** Opening Extract to read block **
Sentencing in the District Court
[5] In sentencing Mr Kino, Judge Burnett described the burglaries as “blatant”.
She added:
[3] ... You simply were going into people’s houses, regardless of whether they were there in the house or not and taking what you could. On one occasion, when you were confronted by an occupier, you had a ready
1 Police v Kino DC Tauranga CRI 2012-070-4023, 11 September 2012 (Judge Burnett).
explanation at hand. You have, on one of these burglaries, simply walked through an unlocked door when the occupier was at the rear of the property, and stole a large amount of jewellery, credit cards, cellphone and cash.
[4] Then within a very short space of time, you were walking into another property and somebody is packing up their car, and they had a number of bags in the vehicle. While the car is parked inside the garage and the person, the occupier, has gone back into the house to get something else to put into the car, you go into the garage and you take one of the bags from the boot of the car, and it has got all of the family’s holiday items, passports, wallet, cash, credit cards, camera, jewellery and various other items.
[5] You still continue to go on offending in this manner. You walk into a shop and ask for a glass of water, and when the shopkeeper is kind enough to go and get a glass of water for you, you take her wallet from her handbag.
[6] At another shop, you took a backpack which had a number of items in it, and so on. This is continued offending, and, of course, you had only just been released from imprisonment, you were on prison release conditions, and you were non compliant.
** Closing Extract to read block **
** Opening Entries supplied block **
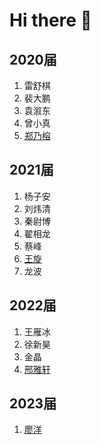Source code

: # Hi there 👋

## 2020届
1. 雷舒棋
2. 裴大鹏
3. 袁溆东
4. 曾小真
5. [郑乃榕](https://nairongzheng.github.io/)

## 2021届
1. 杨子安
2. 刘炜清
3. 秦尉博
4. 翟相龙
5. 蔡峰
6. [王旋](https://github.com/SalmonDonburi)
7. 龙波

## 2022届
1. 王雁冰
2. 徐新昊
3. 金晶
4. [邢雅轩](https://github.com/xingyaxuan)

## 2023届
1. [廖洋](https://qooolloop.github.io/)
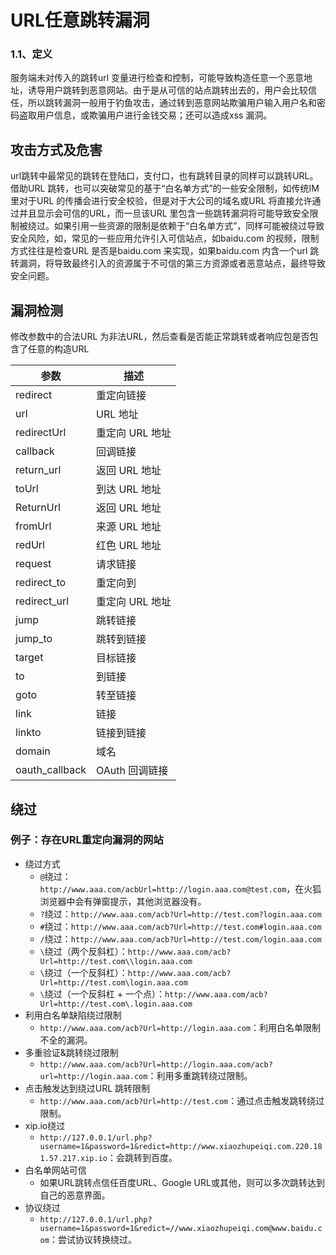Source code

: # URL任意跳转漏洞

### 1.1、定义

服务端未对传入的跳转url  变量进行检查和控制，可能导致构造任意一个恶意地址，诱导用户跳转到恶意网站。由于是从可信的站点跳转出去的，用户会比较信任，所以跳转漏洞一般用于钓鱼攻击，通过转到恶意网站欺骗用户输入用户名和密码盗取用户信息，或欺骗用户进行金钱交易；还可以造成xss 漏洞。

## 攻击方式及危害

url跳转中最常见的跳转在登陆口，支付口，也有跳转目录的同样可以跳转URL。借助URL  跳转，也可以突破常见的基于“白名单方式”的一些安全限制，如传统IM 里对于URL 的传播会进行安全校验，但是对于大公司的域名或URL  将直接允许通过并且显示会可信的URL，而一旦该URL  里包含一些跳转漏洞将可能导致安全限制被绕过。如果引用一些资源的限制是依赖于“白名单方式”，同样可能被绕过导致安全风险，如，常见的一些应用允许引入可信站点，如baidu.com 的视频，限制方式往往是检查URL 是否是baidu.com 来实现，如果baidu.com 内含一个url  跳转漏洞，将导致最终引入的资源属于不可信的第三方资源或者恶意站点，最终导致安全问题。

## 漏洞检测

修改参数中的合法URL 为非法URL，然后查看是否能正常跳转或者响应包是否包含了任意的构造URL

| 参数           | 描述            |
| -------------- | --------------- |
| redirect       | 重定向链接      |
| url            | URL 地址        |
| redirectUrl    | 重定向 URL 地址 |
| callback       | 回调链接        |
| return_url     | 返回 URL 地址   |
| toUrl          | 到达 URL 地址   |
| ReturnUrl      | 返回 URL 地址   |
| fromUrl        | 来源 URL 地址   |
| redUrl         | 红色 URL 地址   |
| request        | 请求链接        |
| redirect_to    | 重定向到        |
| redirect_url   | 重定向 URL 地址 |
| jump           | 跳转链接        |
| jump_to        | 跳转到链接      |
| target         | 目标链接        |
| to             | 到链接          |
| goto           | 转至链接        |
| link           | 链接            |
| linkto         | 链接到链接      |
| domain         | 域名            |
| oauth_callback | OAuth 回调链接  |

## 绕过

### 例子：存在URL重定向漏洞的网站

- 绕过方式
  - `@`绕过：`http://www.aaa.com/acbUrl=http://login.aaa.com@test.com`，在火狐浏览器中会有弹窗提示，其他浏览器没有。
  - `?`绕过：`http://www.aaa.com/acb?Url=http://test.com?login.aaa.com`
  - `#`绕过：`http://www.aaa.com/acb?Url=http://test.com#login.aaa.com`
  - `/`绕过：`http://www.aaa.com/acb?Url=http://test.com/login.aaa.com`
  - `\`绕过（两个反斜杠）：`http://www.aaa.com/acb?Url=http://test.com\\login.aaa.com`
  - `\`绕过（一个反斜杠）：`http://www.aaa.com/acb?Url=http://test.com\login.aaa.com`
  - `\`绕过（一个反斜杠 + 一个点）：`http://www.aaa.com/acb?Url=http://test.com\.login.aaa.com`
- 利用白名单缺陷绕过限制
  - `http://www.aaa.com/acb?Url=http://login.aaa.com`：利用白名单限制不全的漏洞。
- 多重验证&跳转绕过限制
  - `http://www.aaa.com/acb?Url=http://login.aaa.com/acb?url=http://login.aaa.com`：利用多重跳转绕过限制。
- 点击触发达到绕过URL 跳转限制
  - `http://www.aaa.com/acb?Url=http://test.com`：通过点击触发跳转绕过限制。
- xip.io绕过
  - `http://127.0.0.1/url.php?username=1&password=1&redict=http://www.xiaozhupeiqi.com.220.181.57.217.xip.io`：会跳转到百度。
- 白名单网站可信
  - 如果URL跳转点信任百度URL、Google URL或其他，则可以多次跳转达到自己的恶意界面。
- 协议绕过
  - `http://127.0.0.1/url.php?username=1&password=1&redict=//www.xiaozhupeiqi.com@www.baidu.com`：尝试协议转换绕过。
** Closing Entries supplied block **
== Task instructions ==
Answer these questions using the sentencing extract.
1. What word did Judge Burnett use to describe the burglaries?
2. What did Mr Kino ask the shopkeeper for before taking her wallet?
3. What did he take from the boot of the car parked in the garage?

== Task result ==
1. "Blatant."
2. A glass of water.
3. One of the bags, which held the family's holiday items.